# Gaston Co,NC-4yBrandy-Momma-TIME UP 4:00 today



## Myamom (Oct 10, 2005)

FYI,

Nice GSD is out of time and SOL in Gaston -- gassing facility.

Call Lisa at the shelter 704-922-8677 option 4 or do an urgent email at [email protected] to obtain more time for her. or contact Sarah at  704-900-3913 or [email protected]
Keep in mind time as expired for this dog.
Thanks,
Peter
Peter MacQueen III, President 
The Humane Society of Eastern NC 
Southport, NC 28461
910-477-0368



*URGENT PLEA FOR INNOCENCE. Beautiful White Shepherd needs a Rescue to save her. *

*Permission to Cross Post to GS and Mix Breed Rescues & Sponsors ASAP*​ 
*3448* Shep F 4-6 y _Brandy is Momma of pups 3451 & 52 
 



Please forward this info on the *sweet white German Shepherd that was Owner surrender*. She is @ 5-6 years old and they are only holding her until 4 PM today. Sadly her two pups and the father of them were PTS early this AM.

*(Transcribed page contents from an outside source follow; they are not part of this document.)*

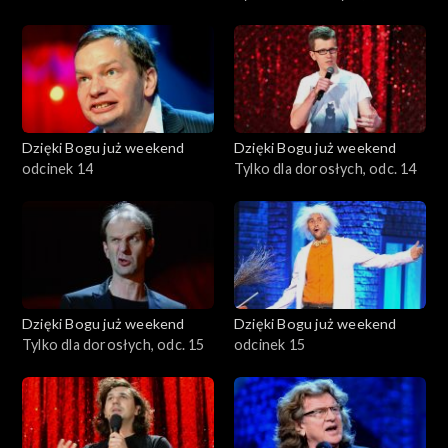
Dzięki Bogu już weekend
Dzięki Bogu już weekend
odcinek 14
Tylko dla dorosłych, odc. 14
Dzięki Bogu już weekend
Dzięki Bogu już weekend
Tylko dla dorosłych, odc. 15
odcinek 15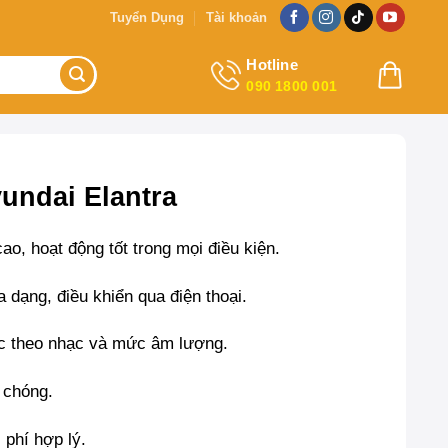
Tuyển Dụng
Tài khoản
Hotline
090 1800 001
undai Elantra
, hoạt động tốt trong mọi điều kiện.
dạng, điều khiển qua điện thoại.
c theo nhạc và mức âm lượng.
 chóng.
 phí hợp lý.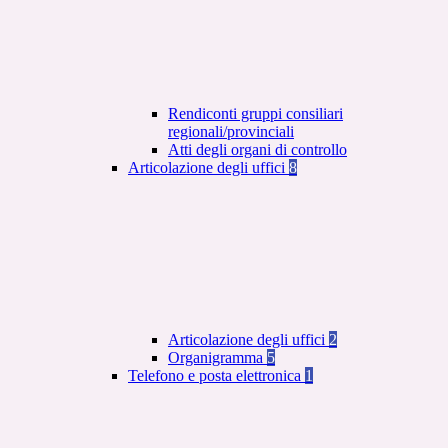
Rendiconti gruppi consiliari
regionali/provinciali
Atti degli organi di controllo
Articolazione degli uffici
8
Articolazione degli uffici
2
Organigramma
5
Telefono e posta elettronica
1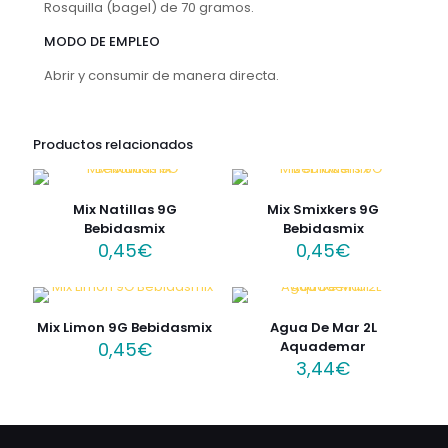
Rosquilla (bagel) de 70 gramos.
MODO DE EMPLEO
Abrir y consumir de manera directa.
Productos relacionados
Mix Natillas 9G
Mix Smixkers 9G
Bebidasmix
Bebidasmix
0,45
€
0,45
€
Mix Limon 9G Bebidasmix
Agua De Mar 2L
0,45
€
Aquademar
3,44
€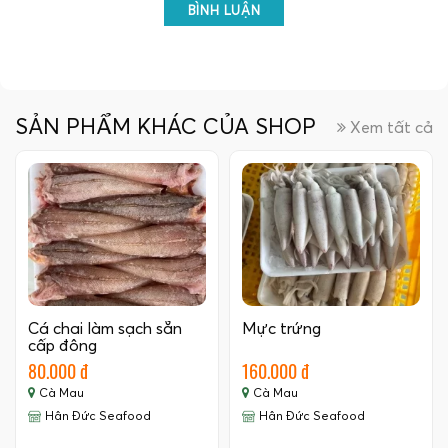
BÌNH LUẬN
SẢN PHẨM KHÁC CỦA SHOP
Xem tất cả
Cá chai làm sạch sẵn
Mực trứng
cấp đông
80.000 đ
160.000 đ
Cà Mau
Cà Mau
Hân Đức Seafood
Hân Đức Seafood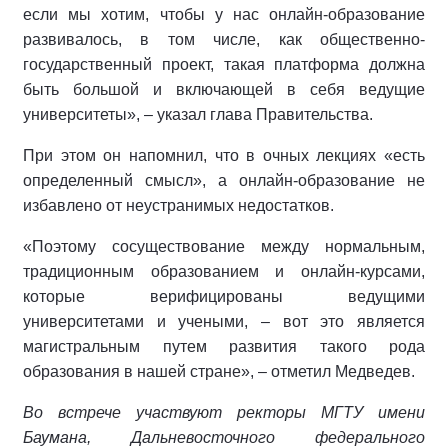
если мы хотим, чтобы у нас онлайн-образование
развивалось, в том числе, как общественно-
государственный проект, такая платформа должна
быть большой и включающей в себя ведущие
университеты», – указал глава Правительства.
При этом он напомнил, что в очных лекциях «есть
определенный смысл», а онлайн-образование не
избавлено от неустранимых недостатков.
«Поэтому сосуществование между нормальным,
традиционным образованием и онлайн-курсами,
которые верифицированы ведущими
университетами и учеными, – вот это является
магистральным путем развития такого рода
образования в нашей стране», – отметил Медведев.
Во встрече участвуют ректоры МГТУ имени
Баумана, Дальневосточного федерального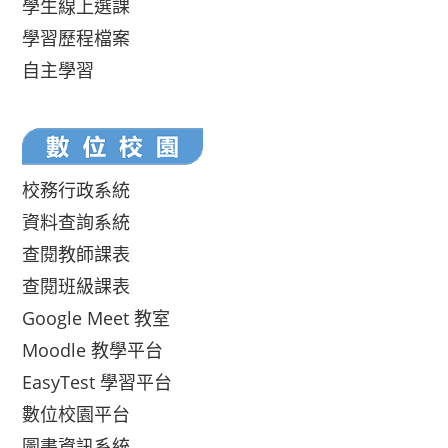
學生線上選課
學習歷程檔案
自主學習
校務行政系統
資料查詢系統
查閱教師課表
查閱班級課表
Google Meet 教室
Moodle 教學平台
EasyTest 學習平台
數位校園平台
圖書資訊系統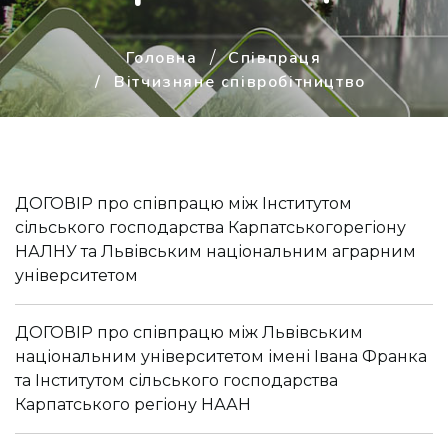
Головна
Співпраця
Вітчизняне співробітництво
ДОГОВІР про співпрацю між Інститутом
сільського господарства Карпатськогорегіону
НАЛНУ та Львівським національним аграрним
університетом
ДОГОВІР про співпрацю між Львівським
національним університетом імені Івана Франка
та Інститутом сільського господарства
Карпатського регіону НААН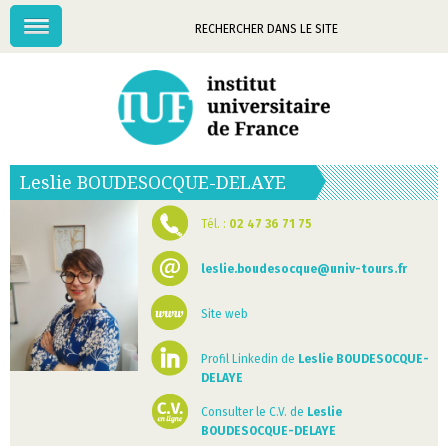
Menu
Mots-
clés
Leslie
BOUDESOCQUE-DELAYE
Tél. :
02 47 36 71 75
leslie.boudesocque@univ-tours.fr
Site web
Profil Linkedin de
Leslie BOUDESOCQUE-
DELAYE
Consulter le C.V. de
Leslie
BOUDESOCQUE-DELAYE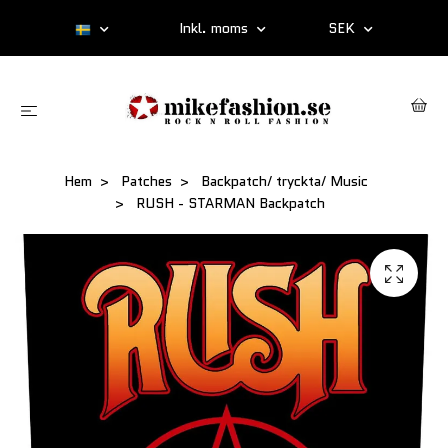
Inkl. moms
SEK
Hem
Patches
Backpatch/ tryckta/ Music
RUSH - STARMAN Backpatch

If I can get a commitment on her, I can help you with finding fosters or boarding until a transport is arranged. 

If rescue can step up, and more time is needed to distribute info & arrange boarding, please try calling Lisa at the shelter 704-922-8677 opt 4 or do an urgent email at [email protected] to obtain more time for her.


Petfully,
Sarah
704-900-3913
[email protected]


----------



## Myamom (Oct 10, 2005)

HIGH KILL GASSING SHSELTER

her babies and the daddy are already dead


----------



## Anja1Blue (Feb 27, 2008)

Tears for the ones already gone, and for the sweet Momma which, without rescue, will soon be joining them. RIP guys, so sorry.
______________________________________
Susan

Anja SchH3 GSD
Conor GSD
Blue BH WH T1 GSD - waiting at the Bridge


----------



## Anja1Blue (Feb 27, 2008)

Was there any angel for Brandy?
___________________________________
Susan

Anja SchH3 GSD
Conor GSD
Blue BH WH T1 GSD - waiting at the Bridge


----------